Postby admin » Fri Sep 04, 2009 2:16 pm

yea, I am not even sure how that would work under Chile's current real estate laws without them mucking around in modifying the current mortgage laws to the point where the entire market gets destabilized. I believe under the current laws the bonds would be essentially worthless as soon as they where issued, because you would never have a way to foreclose on a property. Well, at least not without incurring so many extra expenses that any gains on the bonds are lost.

They already have this problem in the States where no one is even sure who owns what property. Half those abandon homes in the States can not be sold or auctioned, because no one knows who owns them.

Mortgages in Chile are fairly ironclad right now. It is fast and relatively cheap for a mortgage holder to send a property to auction, and to cancel a mortgage. We have seen properties go to auction and be sold in as little as a couple of weeks.

We also when dealing with purchases, we regularly negotiate directly with the banks to pay off the mortgage when we are buying properties, because you have to have the mortgage holders authorization to sell the property. I can just imagine the mess of needing a power of attorney from some hedge fund in China that holds a billion dollars in Chilean mortgages just to handle a sale of say a 80 million pesos property. It would kill likely 1/2 half of the real estate market in Chile overnight, if the laws where not modified to handle it correctly or where modified wrongly.

My vote is don't mess with it. Chile's mortgage system is fairly rock solid.

The other thing to keep in mind is that a mortgage holder in Chile only owns the debt, not the house. So, if a property say has a purchase price of 100 million pesos, the bank provides a mortgage for 80 million pesos, they are entitled to the debt and only the debt at auction. If it sells for 120 million at auction, the owner gets the extra 40 million not the bank. The bank is just stuck with any cost above that. They don't "own" the house. All they have is a right to force it to auction.
•••
§ TO-DO LIST:
(A) In the post on Chile's mortgage system, what does a mortgage holder in Chile own?
(B) Decide whether each statement agrees with the post on Chile's mortgage system, and support each yes or no with the deciding words from the post.
(i) Selling a property in Chile requires the mortgage holder's authorization.
(ii) When a property sells at auction for more than the debt, the bank keeps the extra money.
(iii) Properties in Chile have gone to auction and been sold in as little as a couple of weeks.

§ RECORDED DATA:
•••
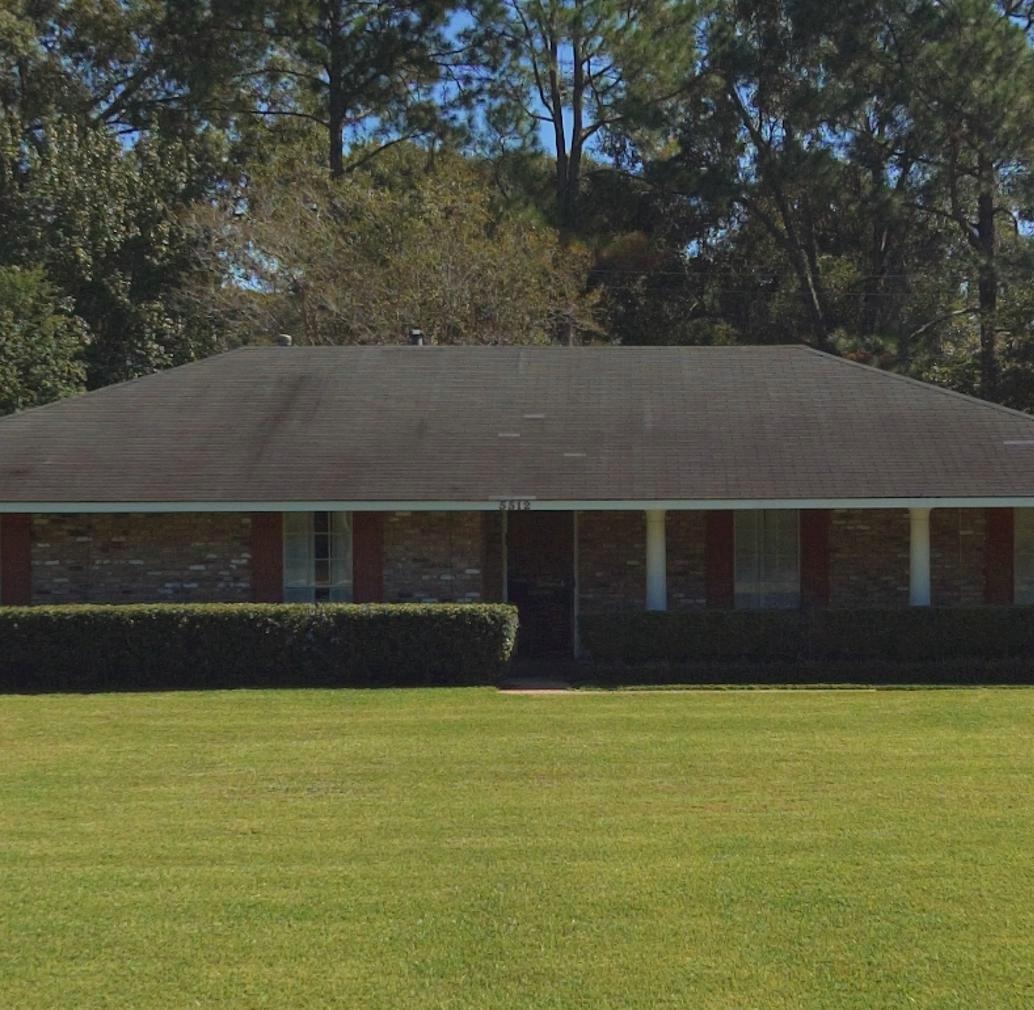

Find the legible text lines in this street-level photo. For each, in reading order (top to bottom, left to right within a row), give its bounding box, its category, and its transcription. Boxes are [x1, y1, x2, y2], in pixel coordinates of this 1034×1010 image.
•••
§ OUTPUTS IN ORDER:
(A) Only the debt, not the house.

(B)
(i) Yes: "you have to have the mortgage holders authorization to sell the property."
(ii) No: "If it sells for 120 million at auction, the owner gets the extra 40 million not the bank."
(iii) Yes: "We have seen properties go to auction and be sold in as little as a couple of weeks."